__EXTRAIT CITÉ__:
____

Dans les intervalles et à la fin, huis-clos de la chambre où, au rythme sourd d'un tambour funèbre accompagnant une mélodie obsédante, François rumine son malheur entre les assauts des forces de l'ordre.
   L'ambiance repose sur un décor crépusculaire. En extérieur, l'immeuble de cinq étages dressé aux proportions d'un cercueil debout parmi les petites maisons de banlieue et les fabriques. À l'intérieur, vertige, en plongée/contre-plongée, de la cage d'escalier qui, projettant l'ombre de ses barreaux sur les portes se veut dénoncer un monde aliéné. Les éclairages sont savamment réglés sur la triste condition du présent de l'intrigue, tenant en une seule nuit jusqu'au petit-jour. Le réveille-matin sonnant pour un cadavre souligne cet atome de néant dans la fourmilière ouvrière s'éveillant alentour.
   Un aveugle étique derrière ses lunettes noires nous plonge encore davantage dans le noir, à se geindre à tout bout de champ perdu au milieu d'événements incompréhensibles.
   Les rétrospectives retraçant l'idylle sont d'un lyrisme sombre à souhait pour mieux nous replonger dans le drame. Séquence de six minutes pour les amoureux dans la serre débordante de fleurs sur de
moroses paroles, soulignées par le désenchantement d'une flûte émergeant des violons. Superbe travail à ce titre de la prise de son, qui permet de parler à mi-voix en mettant en valeur le silence, ceci en accord avec ce registre un peu lassant. Le cabotin Jules Berry est bienvenu pour le coup, à déchirer quelque peu le rideau de grisaille.

____

__DONNÉES FOURNIES__:
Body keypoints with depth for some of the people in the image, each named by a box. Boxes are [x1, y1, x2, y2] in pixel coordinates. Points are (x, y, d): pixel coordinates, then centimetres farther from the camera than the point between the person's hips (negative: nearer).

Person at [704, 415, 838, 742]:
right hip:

____

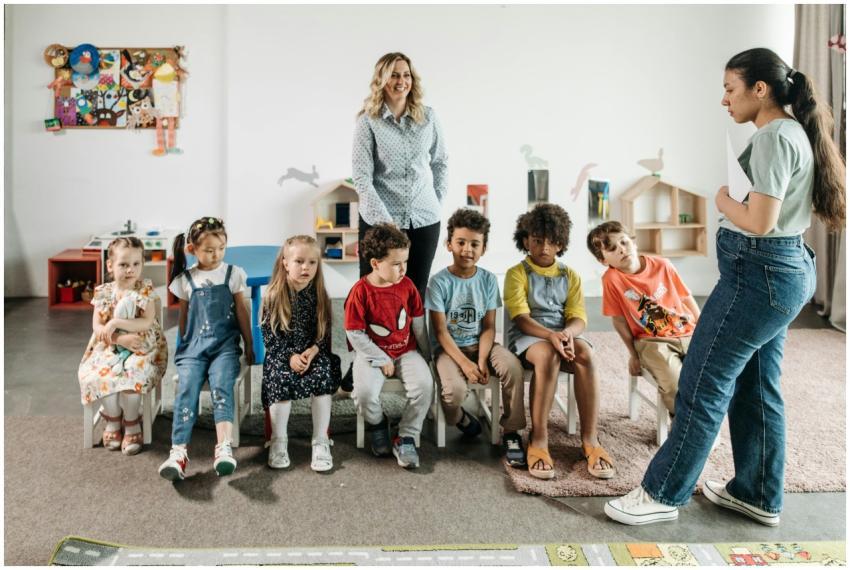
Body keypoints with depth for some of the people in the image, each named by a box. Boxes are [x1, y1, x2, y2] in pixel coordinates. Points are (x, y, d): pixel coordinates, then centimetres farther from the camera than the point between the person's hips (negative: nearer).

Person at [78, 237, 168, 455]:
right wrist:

____

__CONSIGNE 1__: Pour chacune des affirmations suivantes, dites si elle concorde avec l'extrait cité, en répondant par oui ou non et en citant exactement les mots qui tranchent : (a) l'intrigue se déroule en une seule nuit ; (b) la séquence des amoureux dans la serre dure dix minutes ; (c) l'aveugle porte des lunettes claires.
__CONSIGNE 2__: Reprenez la critique du film à la suite de sa dernière phrase et poursuivez-la.
Le matériau ci-dessus est indépendant de l'extrait cité.

__RÉPONSE 1__:
(a) Oui : « tenant en une seule nuit jusqu'au petit-jour ».
(b) Non : « Séquence de six minutes pour les amoureux dans la serre ».
(c) Non : « derrière ses lunettes noires ».

__RÉPONSE 2__:
   Complaisance dans le lugubre pourrait-on dire. Clara même, qui bénéficie pourtant de la formidable santé dramaturgique d'une Arletty, est dans le déni mélancolique de son amour pour François. C'est pourquoi elle se venge, ne se ravisant en prenant Françoise sous son aile que lorsqu'elle sait François en danger de mort. 
   Ce fameux réalisme poétique ne peut jamais mener bien loin, surcodant d'avance toute lecture. Incontestables, la subtilité de la narration et l'habileté rhétorique ne suffisent pas. Tout se ramène à l'esthétisation du malheur, avec des moyens en "béton" tels que : parfaits décors de studio, hallucinants de réalisme oppressant, modulé par des éclairages ad hoc, musique auxiliaire dictatoriale ou pathos de la jeune orpheline de surcroît orpheline d'un orphelin (voir à cet égard Hôtel du Nord).
   Ce qui n'empêche un travail exigeant et d'incontestables qualités techniques, portant haut surtout la science du son et de l'éclairage, qui doivent se plier à des conditions très particulières, en rupture avec les pratiques ordinaires de l'époque.